Rendered chart images —
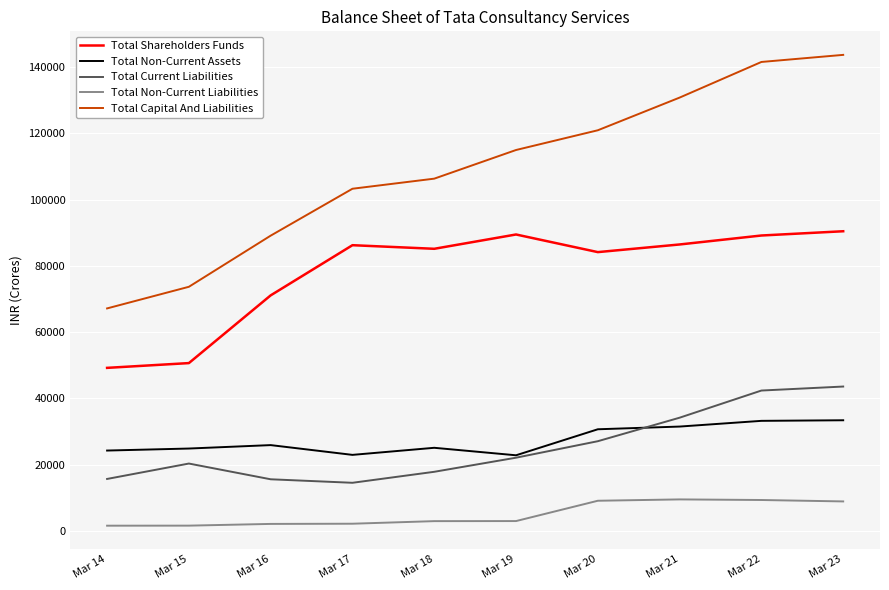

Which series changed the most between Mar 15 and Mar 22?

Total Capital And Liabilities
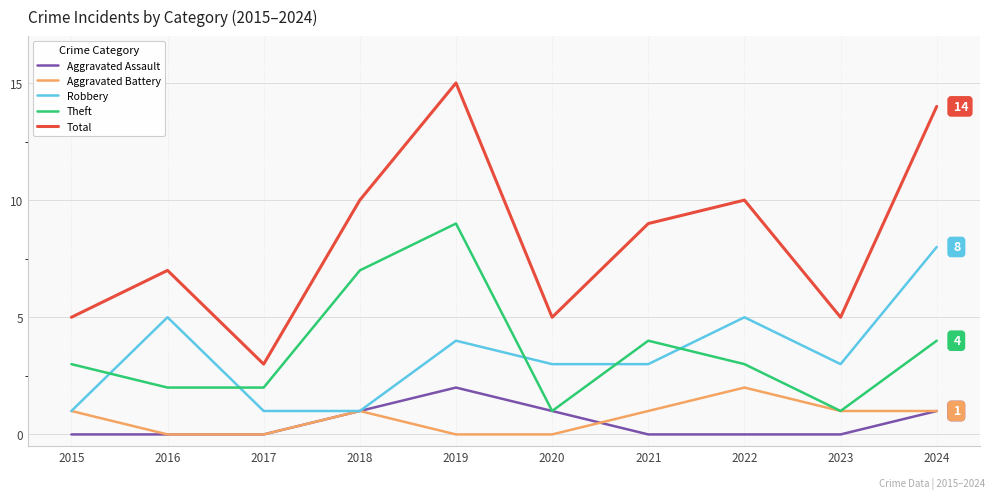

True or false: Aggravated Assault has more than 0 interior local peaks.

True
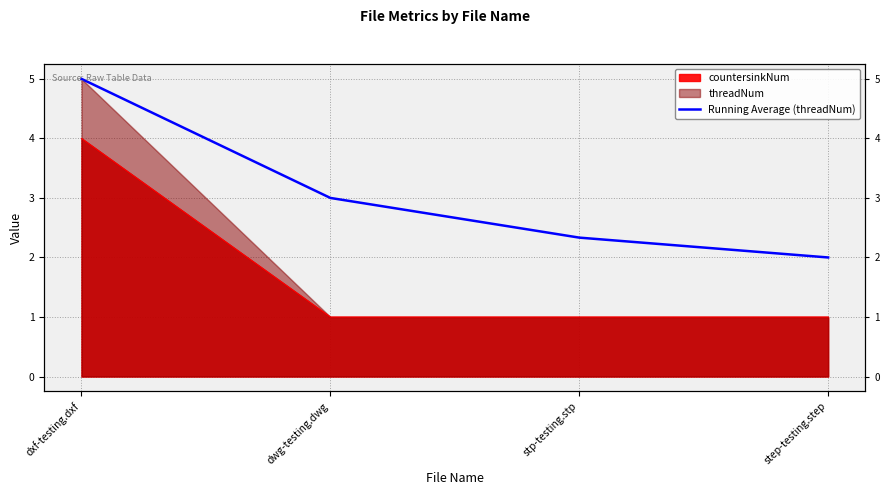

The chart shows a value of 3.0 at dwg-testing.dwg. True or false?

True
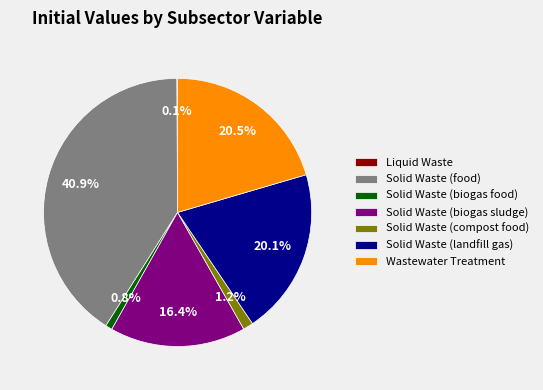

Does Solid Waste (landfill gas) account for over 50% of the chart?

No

Problem to solve — Recast every line of the entries above as a Markdown table with the columns "Row" and "Line," numbering the rows and skipping blank lines. Leave the pictures out of the table.

Written response —
| Row | Line |
|---|---|
| 1 | Which series changed the most between Mar 15 and Mar 22? |
| 2 | Total Capital And Liabilities |
| 3 | True or false: Aggravated Assault has more than 0 interior local peaks. |
| 4 | True |
| 5 | The chart shows a value of 3.0 at dwg-testing.dwg. True or false? |
| 6 | True |
| 7 | Does Solid Waste (landfill gas) account for over 50% of the chart? |
| 8 | No |